The Biggest Transfer Flops in Modern Football
Fernando Torres’ exit from Chelsea last week signified the end of what was has been a traumatic episode. While Torres, in his own words, won the trophies that he aimed to in that tenure, he’s undoubtedly failed to live up to the expectation surrounding his huge £50m move.
It wouldn’t be fair to have labelled him as a weak link in Chelsea’s side last year, but they’ve been a significantly better entity since Diego Costa’s arrival, the only real change in their team bar Thibaut Courtois’ return. But the fact that you can even talk about him in those terms summarises just how much he’s declined.
His signing highlights a greater trend however. That expensive players, in demanding, high pressured squads, can fail to perform in a different club setup. Often a player can hit exceptional heights because they have a team built around them, catering for their needs and playing to their strengths. When they then join a superior squad where they play a more peripheral role, their performances can suffer when they’re not used in the way they once excelled.
Torres was the focal point of Liverpool’s impressive Benitez side. Steven Gerrard and Xabi Alonso played directly behind him, two creative players, feeding balls into him and threading him through attacking channels. Dirk Kuyt, a striker in his past, adapted to become a defensive winger, while Albert Riera was a sole provider, feeding Torres from out wide. Chelsea offered him no such service. His decline was profound.
Barring Torres, what are the other 3 other biggest flops in modern times?
Andriy Shevchenko, Milan to Chelsea, £30.8m, 2006
It seems apt to start with Shevchenko, the 2004 Ballon d’Or winner, who’s move to Chelsea draws so many parallels with that of Torres. His £30.8m move became the catalyst for a turn in form that was near on inexplicable. The Ukrainian, in no uncertain times, was Europe’s deadliest striker during his time at Milan, and there was an almost crude assumption that quality in excess would translate smoothly to any team, or any system, in Europe.
It didn’t. Shevchenko scored four league goals in his first season, and was eventually deemed inferior to Didier Drogba who became quite a force in English football. Drogba’s role in that decline was important, and reflects Torres’ situation too.
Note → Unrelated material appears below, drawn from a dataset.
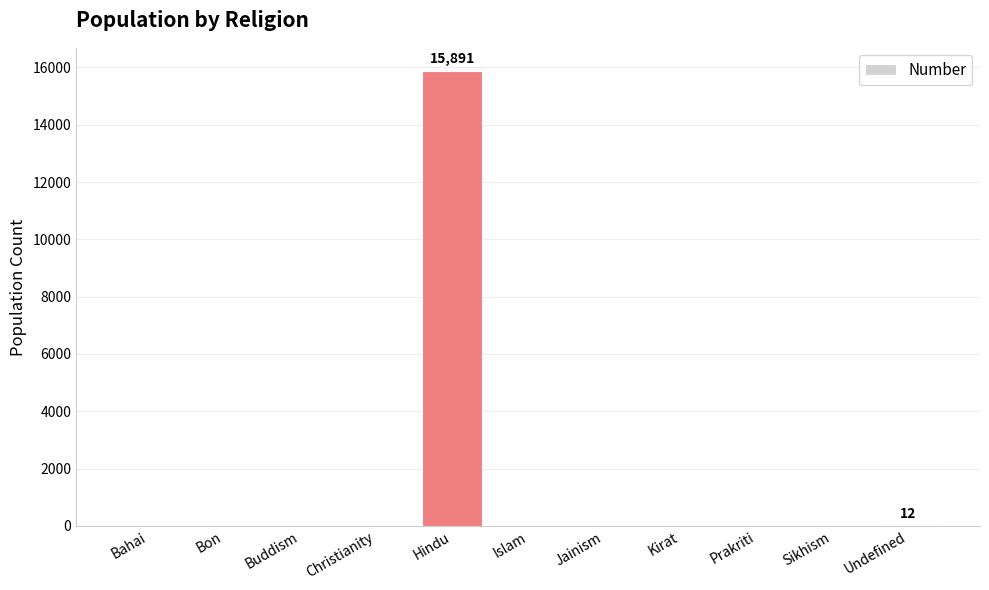

What is the sum of the values at Islam and Undefined?

12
Like Torres at Liverpool, Shevchenko often played in front of a quartet of creative midfielders at Milan – Kaka, Rui Costa, Pirlo and Seedorf were built to feed him into positions. Both were the main men in their former teams, deadly poachers finishing off chances created for them. Both were the victim of different approaches that did not suit them. Both suffered a lot. Both ultimately replaced by strikers who brought more physical power to their teams.
Kaka, Milan to Real Madrid, £56m, 2009
Sticking to the been-good-at-AC-Milan-and-became-bad theme, Kaka’s transfer to Madrid also succumbed to an equal level of disappointment.
Despite the larger fee involved, his time there was better than Shevchenko’s at Chelsea – he performed well in patches, but was unlucky with injuries.
Having joined at the start of the 2009-10 season, nine goals and eight assists was by no means an appalling return to start with, especially for an attacking playmaker, but it was still disappointing on what he consistently achieved at Milan. But again, it supports the idea that at Milan the team was built around him, while at Madrid, he was expected more to accommodate Cristiano Ronaldo’s tendencies out wide.
Undeniably, his time there was categorised by his eight month absence at the start of the 2010 season, which coincided with Mesut Ozil’s arrival after a stunning World Cup. Seeing how Ozil was more attuned to Ronaldo’s movements prevented then-manager Jose Mourinho from referring back to him. He never fully nailed down a starting place after that.
He returned to Milan on loan, (like Shevchenko eventually did) in September 2013, before heading onto the MLS and now Sao Paulo.
Denilson, Sao Paulo to Real Betis, £21.5m, 1998
A player who many will probably never have seen play or even vaguely remember. Denilson’s arrival at Betis in 1998 was a world record at the time, an astronomical fee for a club of Betis’ size and stature. Such was his form, that his arrival in Seville coincided with the club’s relegation. Whatever you say about the other flops in this bracket, Torres, Shevchenko and Kaka come anywhere near to that level of disappointment.
The argument of having a team built around you also doesn’t ring true here- Denilson was the main man at Betis, as opposed to the others who had to accommodate new teammates upon moving. Denlison went to a mid-table team at the time, expected to be the catalyst to elevate them to new heights. How wrong things went. Within three years, at the age of 23, he had already been loaned back to Brazil, with the Seville-based Spanish club financially crippled by their initial investment.
Adjust that figure for inflation, and generally consider that Chelsea and Madrid were bankrolled by far more lucrative streams, and this is perhaps the worst transfer in the modern game.
Upon joining, to top the package off with some horrific irony, he chose the no.20 shirt because he was ‘twice as good as any no.10 out there’.
His horrow-show-saga was put to bed in 2005 when he migrated north to Bordeaux.